- **EXTRACT TO READ**:
____________

@happyvertical/smrt-facts

Distributed knowledge base with 3-zone semantic deduplication, evolution chains, provenance tracking, and confidence scoring.

v0.29.34Semantic DedupEvolution ChainsConfidence

Overview

smrt-facts provides a distributed knowledge base where facts are atomic units of knowledge with provenance tracking. Facts evolve through parent-child chains, undergo 3-zone semantic reconciliation (0.85 / 0.60 thresholds) to prevent duplicates, and carry confidence scores computed from source credibility, recency, and corroboration.

Tenancy

Fact uses @TenantScoped({ mode: 'optional' }) with a nullable tenantId. Global facts (tenantId = null) are visible to every tenant — useful for shared reference knowledge. Use findWithGlobals(tenantId) to retrieve tenant + global facts in one query.

____________

- **ENTRIES PROVIDED**:
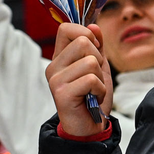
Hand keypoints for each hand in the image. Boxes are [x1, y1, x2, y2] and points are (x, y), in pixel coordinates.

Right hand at [46, 22, 113, 137]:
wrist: (90, 127)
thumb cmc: (93, 98)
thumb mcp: (99, 68)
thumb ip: (97, 47)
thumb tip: (94, 25)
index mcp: (60, 58)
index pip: (66, 28)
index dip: (86, 34)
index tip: (95, 50)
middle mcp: (53, 67)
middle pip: (83, 42)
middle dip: (99, 59)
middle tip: (95, 79)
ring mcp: (55, 80)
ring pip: (90, 61)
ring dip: (100, 78)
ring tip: (93, 91)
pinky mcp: (61, 93)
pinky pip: (91, 80)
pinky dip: (99, 90)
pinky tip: (93, 99)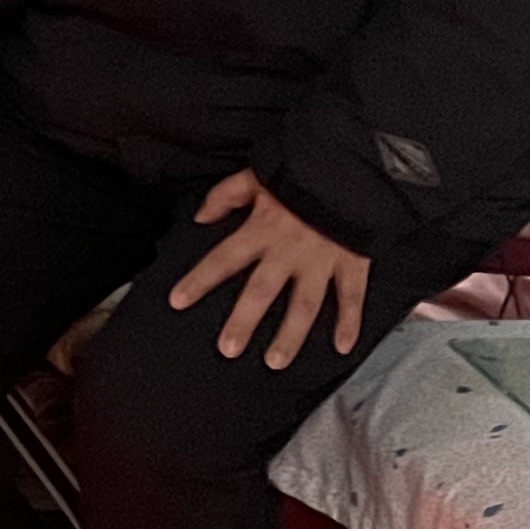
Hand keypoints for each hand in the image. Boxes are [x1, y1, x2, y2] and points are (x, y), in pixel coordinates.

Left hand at [167, 170, 370, 367]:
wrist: (353, 166)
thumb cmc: (301, 172)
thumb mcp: (256, 176)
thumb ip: (225, 196)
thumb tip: (200, 217)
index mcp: (261, 229)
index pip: (223, 259)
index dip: (199, 280)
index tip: (177, 301)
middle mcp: (289, 251)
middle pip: (261, 291)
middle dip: (244, 321)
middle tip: (227, 349)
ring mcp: (322, 260)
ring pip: (305, 305)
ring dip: (290, 336)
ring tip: (274, 362)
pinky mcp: (352, 263)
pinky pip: (352, 297)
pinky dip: (349, 322)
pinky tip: (342, 347)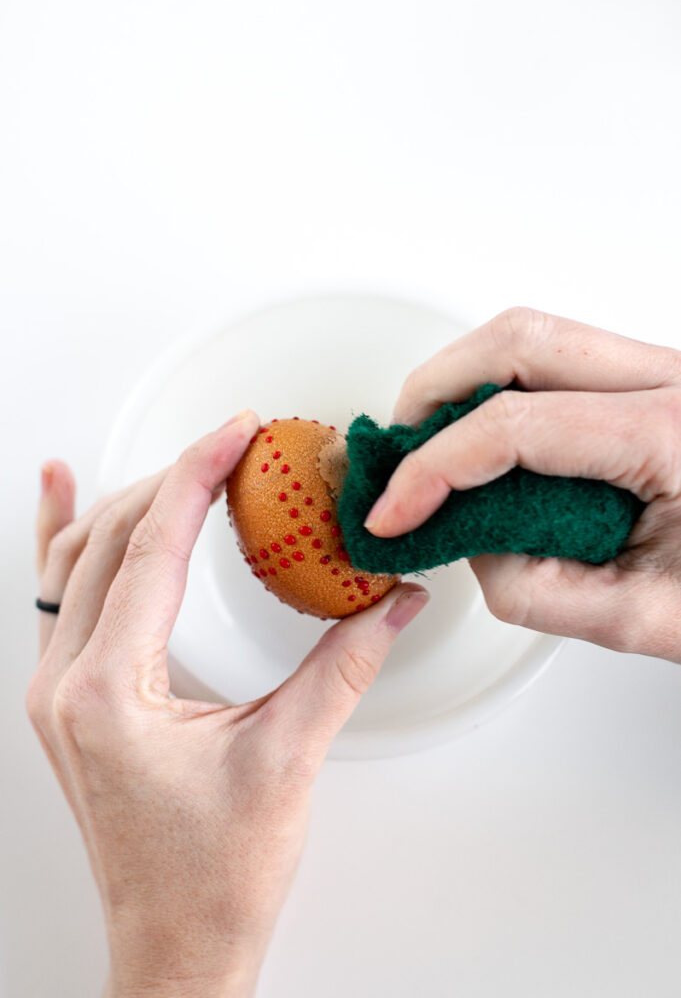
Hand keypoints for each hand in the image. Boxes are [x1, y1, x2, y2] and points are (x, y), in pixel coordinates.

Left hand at [28, 409, 429, 997]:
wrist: (177, 942)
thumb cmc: (216, 875)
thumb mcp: (289, 755)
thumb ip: (346, 664)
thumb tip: (391, 601)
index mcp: (109, 692)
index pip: (152, 549)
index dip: (199, 477)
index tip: (236, 435)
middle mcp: (66, 685)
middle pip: (110, 541)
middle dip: (173, 480)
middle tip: (231, 447)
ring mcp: (57, 692)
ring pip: (75, 560)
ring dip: (129, 504)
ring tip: (180, 464)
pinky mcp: (68, 699)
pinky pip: (52, 595)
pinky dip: (57, 534)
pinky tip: (60, 492)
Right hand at [363, 306, 680, 660]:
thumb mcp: (649, 620)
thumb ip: (541, 592)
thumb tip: (471, 545)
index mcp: (674, 434)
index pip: (516, 425)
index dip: (432, 469)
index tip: (394, 514)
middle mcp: (673, 380)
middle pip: (518, 338)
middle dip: (434, 390)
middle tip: (398, 456)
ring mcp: (667, 371)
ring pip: (535, 336)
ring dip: (465, 383)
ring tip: (431, 449)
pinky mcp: (654, 382)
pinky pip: (559, 363)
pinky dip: (503, 393)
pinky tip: (486, 444)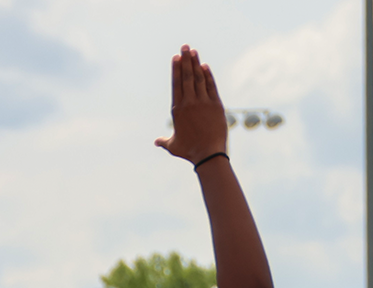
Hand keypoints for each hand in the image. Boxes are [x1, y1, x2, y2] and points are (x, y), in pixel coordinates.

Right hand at [154, 46, 227, 164]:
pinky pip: (211, 86)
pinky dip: (208, 75)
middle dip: (185, 59)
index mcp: (178, 109)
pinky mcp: (216, 105)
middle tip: (185, 46)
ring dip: (196, 63)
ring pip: (199, 78)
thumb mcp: (173, 146)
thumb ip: (164, 141)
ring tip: (193, 51)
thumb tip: (156, 142)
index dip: (176, 69)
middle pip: (187, 76)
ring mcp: (204, 103)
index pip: (176, 84)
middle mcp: (190, 103)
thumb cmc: (189, 152)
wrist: (209, 155)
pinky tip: (205, 66)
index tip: (176, 57)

____________

- **PROBLEMS TO WORK ON**:
[A] Reproduce the passage of the smrt-facts page starting at "smrt-facts provides a" and ending at "in one query.".
[B] According to the smrt-facts page, which method retrieves tenant and global facts in a single query?

- **REPLIES**:
[A]
smrt-facts provides a distributed knowledge base where facts are atomic units of knowledge with provenance tracking. Facts evolve through parent-child chains, undergo 3-zone semantic reconciliation (0.85 / 0.60 thresholds) to prevent duplicates, and carry confidence scores computed from source credibility, recency, and corroboration.

Tenancy

Fact uses @TenantScoped({ mode: 'optional' }) with a nullable tenantId. Global facts (tenantId = null) are visible to every tenant — useful for shared reference knowledge. Use findWithGlobals(tenantId) to retrieve tenant + global facts in one query.

[B] findWithGlobals(tenantId)